(PASSAGE TO READ)
┄┄┄┄┄┄┄┄┄┄┄┄┄┄┄┄┄┄┄┄

Neither can anyone doubt his legal credentials, as a top-level international jurist with an impeccable reputation. The man who found out the truth about Rwanda and Yugoslavia has now done the same regarding Gaza. The former chief prosecutor of the International Criminal Court in The Hague is not only a legal authority, he is also a moral authority; therefore complaints about the judge won't hold water. Instead, it is time to look closer at the accused. Those responsible are first and foremost Ehud Olmert, Ehud Barak and Gabi Ashkenazi. So far, incredibly, none of them has paid any price for their misdeeds.


Cast Lead was an unrestrained assault on a besieged, totally unprotected civilian population which showed almost no signs of resistance during this operation. It should have raised an immediate furor in Israel. It was a Sabra and Chatila, this time carried out by us. But there was a storm of protest in this country following Sabra and Chatila, whereas after Cast Lead mere citations were dished out.

It should have been enough just to look at the horrendous disparity in casualties - 100 Palestinians killed for every Israeli - to shake the whole of Israeli society. There was no need to wait for Goldstone to understand that a terrible thing had occurred between the Palestinian David and the Israeli Goliath. But the Israelis preferred to look away, or stand with their children on the hills around Gaza and cheer on the carnage-causing bombs.


Under the cover of the committed media, and criminally-biased analysts and experts - all of whom kept information from coming out - and with brainwashed and complacent public opinion, Israel behaved as if nothing had happened. Goldstone has put an end to that, for which we should thank him. After his job is done, the obvious practical steps will be taken.

┄┄┄┄┄┄┄┄┄┄┄┄┄┄┄┄┄┄┄┄

(ROWS)
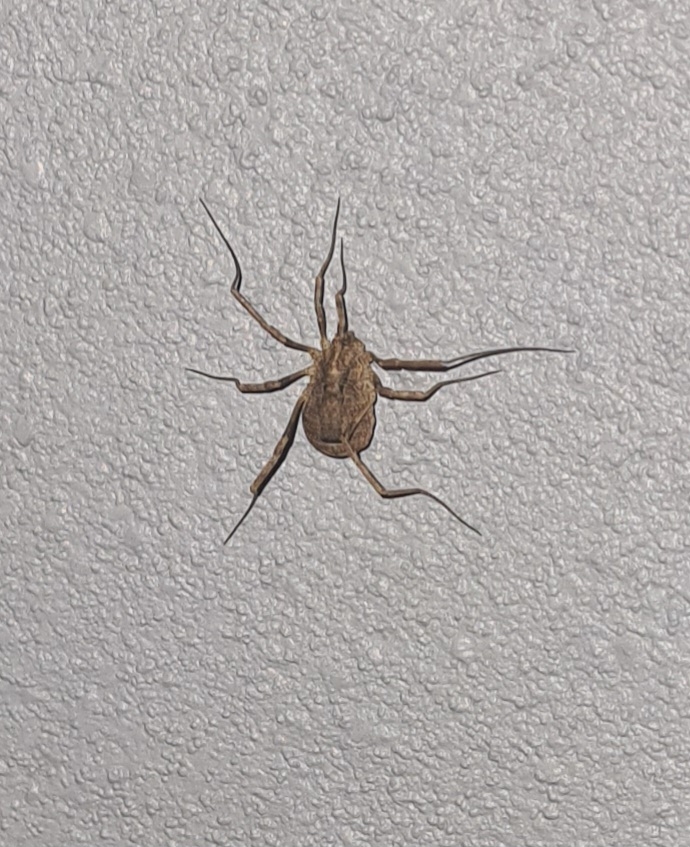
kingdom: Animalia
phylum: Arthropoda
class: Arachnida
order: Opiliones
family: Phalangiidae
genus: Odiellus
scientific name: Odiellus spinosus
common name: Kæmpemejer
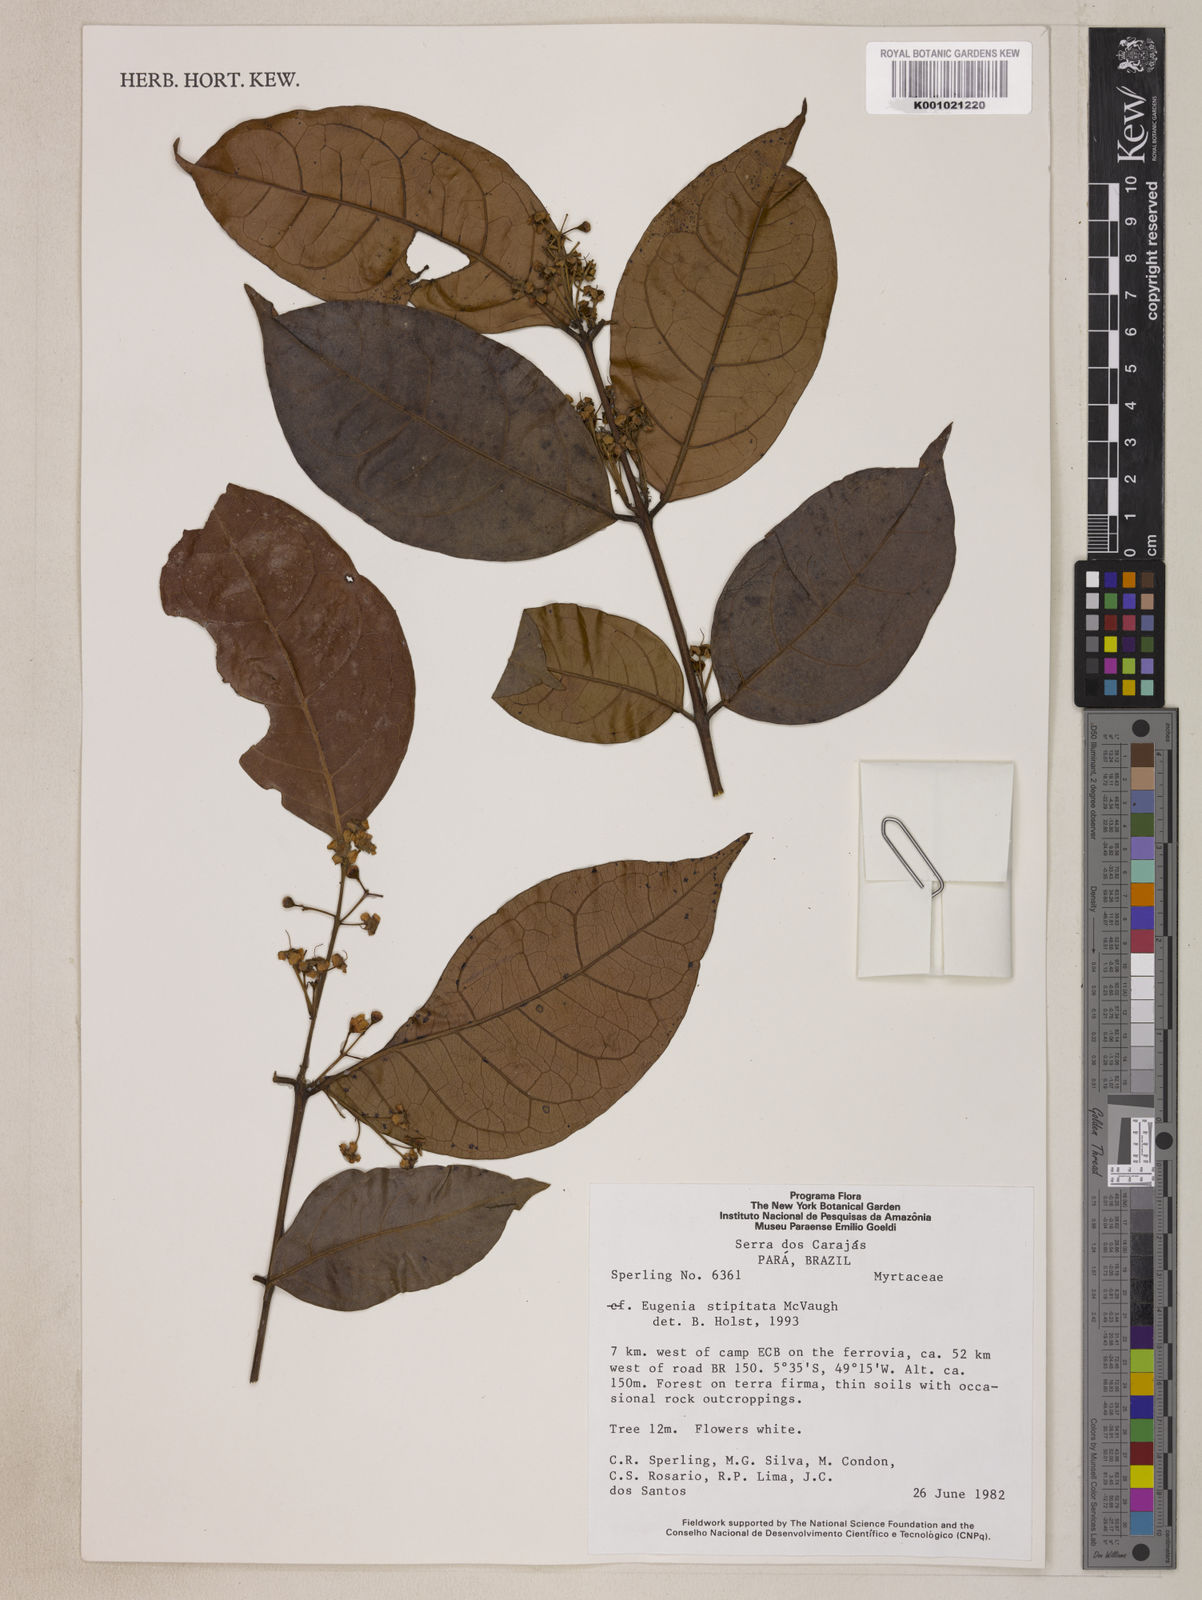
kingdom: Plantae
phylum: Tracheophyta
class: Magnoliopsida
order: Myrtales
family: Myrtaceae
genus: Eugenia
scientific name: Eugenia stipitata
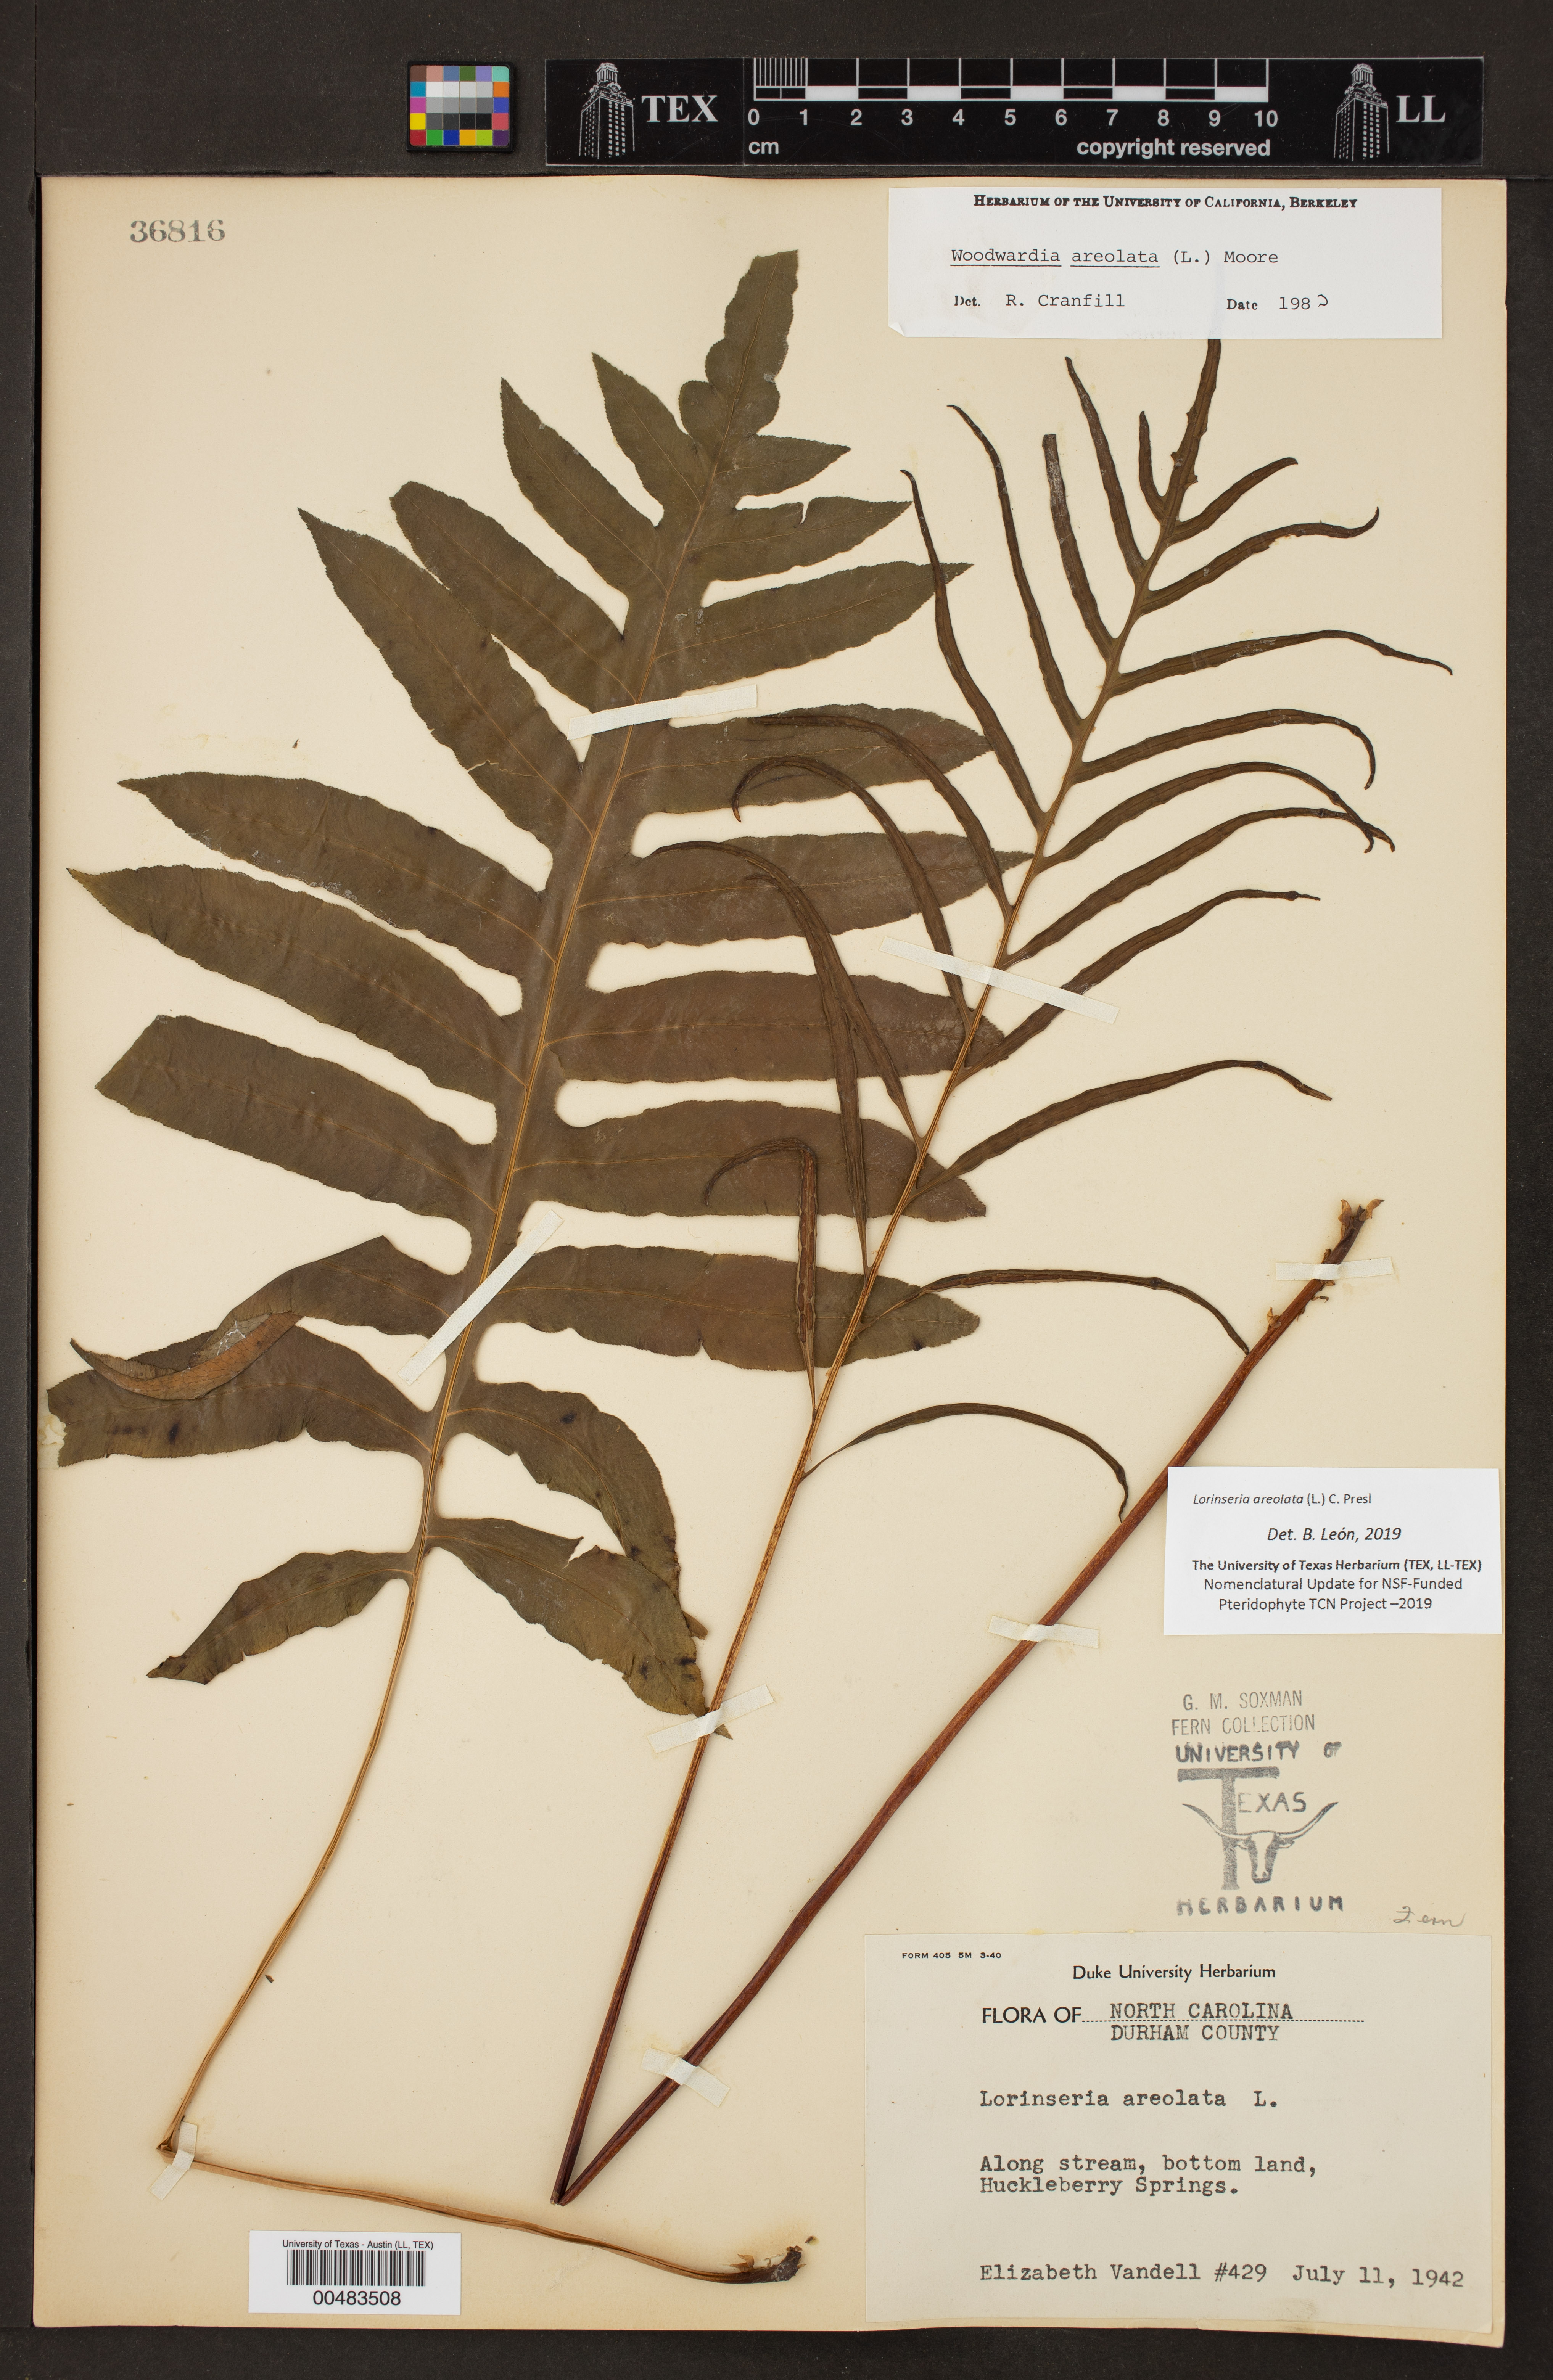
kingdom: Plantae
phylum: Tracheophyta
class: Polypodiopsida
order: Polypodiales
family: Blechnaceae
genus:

┄┄┄┄┄┄┄┄┄┄┄┄┄┄┄┄┄┄┄┄

(TASK LIST)
a) According to the passage on the Goldstone findings about Gaza, what was the ratio of casualties in Cast Lead?
b) Echo the portion of the passage on the Goldstone findings about Gaza between "Neither can anyone" and "for their misdeeds.", inclusive.

(ANSWERS BELOW)
a) One hundred Palestinians were killed for every Israeli.

b)
Neither can anyone doubt his legal credentials, as a top-level international jurist with an impeccable reputation. The man who found out the truth about Rwanda and Yugoslavia has now done the same regarding Gaza. The former chief prosecutor of the International Criminal Court in The Hague is not only a legal authority, he is also a moral authority; therefore complaints about the judge won't hold water. Instead, it is time to look closer at the accused. Those responsible are first and foremost Ehud Olmert, Ehud Barak and Gabi Ashkenazi. So far, incredibly, none of them has paid any price for their misdeeds.